Paroles de dimanches

24 mai 2023

Crédit photo : Khamkéo Vilaysing / Unsplash

La Liturgie ayant choisi comme évangile, pour le dimanche de la Pentecôte, une péricope (Jn 20,19-23) faisant partie d’un texte commenté il y a six semaines[1], j’en profite pour faire une présentation sommaire du souffle de Dieu – son Esprit – dans le Nouveau Testament.

 

Un mot enraciné

 

Hébreu (rouach). Notre mot français «esprit» plonge ses racines dans la Bible hébraïque, plus précisément dans le mot rouach[2] dont l’utilisation est très large. Dans l’ordre de la nature, la rouach est le souffle du vent. Dans le monde humain, c’est la soufflerie du corps, qui, en provoquant la respiration, témoigne de la vie et la rend possible.

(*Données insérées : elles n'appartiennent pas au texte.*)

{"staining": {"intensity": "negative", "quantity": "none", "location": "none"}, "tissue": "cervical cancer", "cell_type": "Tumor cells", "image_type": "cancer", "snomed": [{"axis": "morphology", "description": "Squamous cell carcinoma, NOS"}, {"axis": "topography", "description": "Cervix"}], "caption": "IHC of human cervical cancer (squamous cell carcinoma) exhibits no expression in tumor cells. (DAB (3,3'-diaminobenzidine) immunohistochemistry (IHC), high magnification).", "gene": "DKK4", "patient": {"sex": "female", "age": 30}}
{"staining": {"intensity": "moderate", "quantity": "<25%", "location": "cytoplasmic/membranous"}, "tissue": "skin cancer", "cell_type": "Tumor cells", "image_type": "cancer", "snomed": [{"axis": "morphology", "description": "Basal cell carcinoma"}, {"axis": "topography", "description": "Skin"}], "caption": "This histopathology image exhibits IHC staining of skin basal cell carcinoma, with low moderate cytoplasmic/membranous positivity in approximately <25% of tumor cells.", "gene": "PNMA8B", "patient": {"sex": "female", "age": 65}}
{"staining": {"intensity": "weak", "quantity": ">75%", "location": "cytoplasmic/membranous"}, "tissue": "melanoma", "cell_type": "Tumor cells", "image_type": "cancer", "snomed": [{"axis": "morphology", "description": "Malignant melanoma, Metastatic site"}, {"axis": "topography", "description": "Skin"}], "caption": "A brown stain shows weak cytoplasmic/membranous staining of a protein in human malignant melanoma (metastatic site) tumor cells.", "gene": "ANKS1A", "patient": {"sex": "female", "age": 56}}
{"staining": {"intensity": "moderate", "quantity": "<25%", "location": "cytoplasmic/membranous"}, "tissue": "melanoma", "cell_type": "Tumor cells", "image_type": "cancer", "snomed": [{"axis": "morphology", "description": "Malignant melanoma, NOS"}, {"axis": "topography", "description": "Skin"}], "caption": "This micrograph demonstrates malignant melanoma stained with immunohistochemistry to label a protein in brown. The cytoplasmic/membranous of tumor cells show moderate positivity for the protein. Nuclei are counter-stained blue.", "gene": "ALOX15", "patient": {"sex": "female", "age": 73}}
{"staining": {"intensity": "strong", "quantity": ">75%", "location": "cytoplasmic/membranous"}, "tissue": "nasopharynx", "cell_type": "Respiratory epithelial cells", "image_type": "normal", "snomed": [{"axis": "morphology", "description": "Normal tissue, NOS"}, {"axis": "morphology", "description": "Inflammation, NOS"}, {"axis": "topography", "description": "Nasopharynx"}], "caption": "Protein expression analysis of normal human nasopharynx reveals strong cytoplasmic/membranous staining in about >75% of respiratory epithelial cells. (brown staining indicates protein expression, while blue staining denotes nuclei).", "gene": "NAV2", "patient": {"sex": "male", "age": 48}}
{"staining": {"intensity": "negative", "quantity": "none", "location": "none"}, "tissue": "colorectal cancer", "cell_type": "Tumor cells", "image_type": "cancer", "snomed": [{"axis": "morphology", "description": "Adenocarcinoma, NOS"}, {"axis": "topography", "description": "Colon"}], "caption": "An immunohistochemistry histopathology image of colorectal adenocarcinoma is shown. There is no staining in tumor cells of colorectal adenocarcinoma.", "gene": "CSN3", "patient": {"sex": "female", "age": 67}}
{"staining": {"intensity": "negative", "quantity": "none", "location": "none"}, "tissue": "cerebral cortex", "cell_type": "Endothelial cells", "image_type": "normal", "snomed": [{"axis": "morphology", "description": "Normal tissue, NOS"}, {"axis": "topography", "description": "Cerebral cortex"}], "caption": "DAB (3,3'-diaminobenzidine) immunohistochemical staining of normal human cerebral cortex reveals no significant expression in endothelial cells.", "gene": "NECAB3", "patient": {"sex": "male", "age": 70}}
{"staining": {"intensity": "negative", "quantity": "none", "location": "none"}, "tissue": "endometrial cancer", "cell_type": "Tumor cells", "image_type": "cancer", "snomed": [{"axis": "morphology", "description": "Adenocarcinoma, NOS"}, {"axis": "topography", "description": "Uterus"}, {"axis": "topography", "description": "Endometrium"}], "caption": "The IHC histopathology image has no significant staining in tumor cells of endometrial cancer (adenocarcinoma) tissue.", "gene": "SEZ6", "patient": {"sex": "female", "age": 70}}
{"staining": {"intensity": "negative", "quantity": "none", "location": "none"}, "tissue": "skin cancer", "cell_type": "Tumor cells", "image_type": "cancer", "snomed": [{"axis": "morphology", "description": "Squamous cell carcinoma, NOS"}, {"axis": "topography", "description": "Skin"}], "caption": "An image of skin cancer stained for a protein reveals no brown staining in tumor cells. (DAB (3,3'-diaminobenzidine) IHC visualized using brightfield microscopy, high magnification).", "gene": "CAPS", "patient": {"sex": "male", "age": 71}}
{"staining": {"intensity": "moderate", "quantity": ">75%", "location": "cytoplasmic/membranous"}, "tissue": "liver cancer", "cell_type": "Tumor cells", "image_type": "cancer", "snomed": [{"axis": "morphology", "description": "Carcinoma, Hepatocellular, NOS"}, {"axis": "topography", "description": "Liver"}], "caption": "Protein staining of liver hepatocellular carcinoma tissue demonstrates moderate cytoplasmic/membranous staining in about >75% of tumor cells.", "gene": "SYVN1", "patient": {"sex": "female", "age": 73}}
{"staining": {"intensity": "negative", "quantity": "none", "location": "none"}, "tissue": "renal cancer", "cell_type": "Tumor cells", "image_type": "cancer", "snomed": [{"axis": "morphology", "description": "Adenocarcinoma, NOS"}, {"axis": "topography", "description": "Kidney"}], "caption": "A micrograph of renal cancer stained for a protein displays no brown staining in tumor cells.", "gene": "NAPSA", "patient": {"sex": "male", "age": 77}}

Appliquée à Dieu, la rouach désigne l’ensemble de ses pouvoirs d’action dans le cosmos et, en particulier, dans l’humanité. À cet égard, le texte suivant, d’Ézéchiel, est particulièrement significatif :

 

Ez 36,26a Je vais vous donner une intériorité nouvelle, mettre dans votre poitrine un souffle [rouach] nouveau. 27a Je vous insufflerai mon souffle [rouach], je vous ferai respecter mes décrets, garder mes règles et les appliquer.[3]

 

Selon les Anciens, Dieu a la capacité (le souffle) de mettre en marche une soufflerie, à l’intérieur de l’être humain, laquelle en oriente le comportement et le dynamise vers la cible de sa vie. On comprend que les scribes judéo-chrétiens, qui connaissaient de tels textes par cœur, aient utilisé ce terme avec prédilection. Le souffle de Dieu était tout adapté pour rendre compte de la nouvelle vie de Jésus après sa mort, tout comme de son pouvoir d’aligner ses partisans sur son parcours de vie.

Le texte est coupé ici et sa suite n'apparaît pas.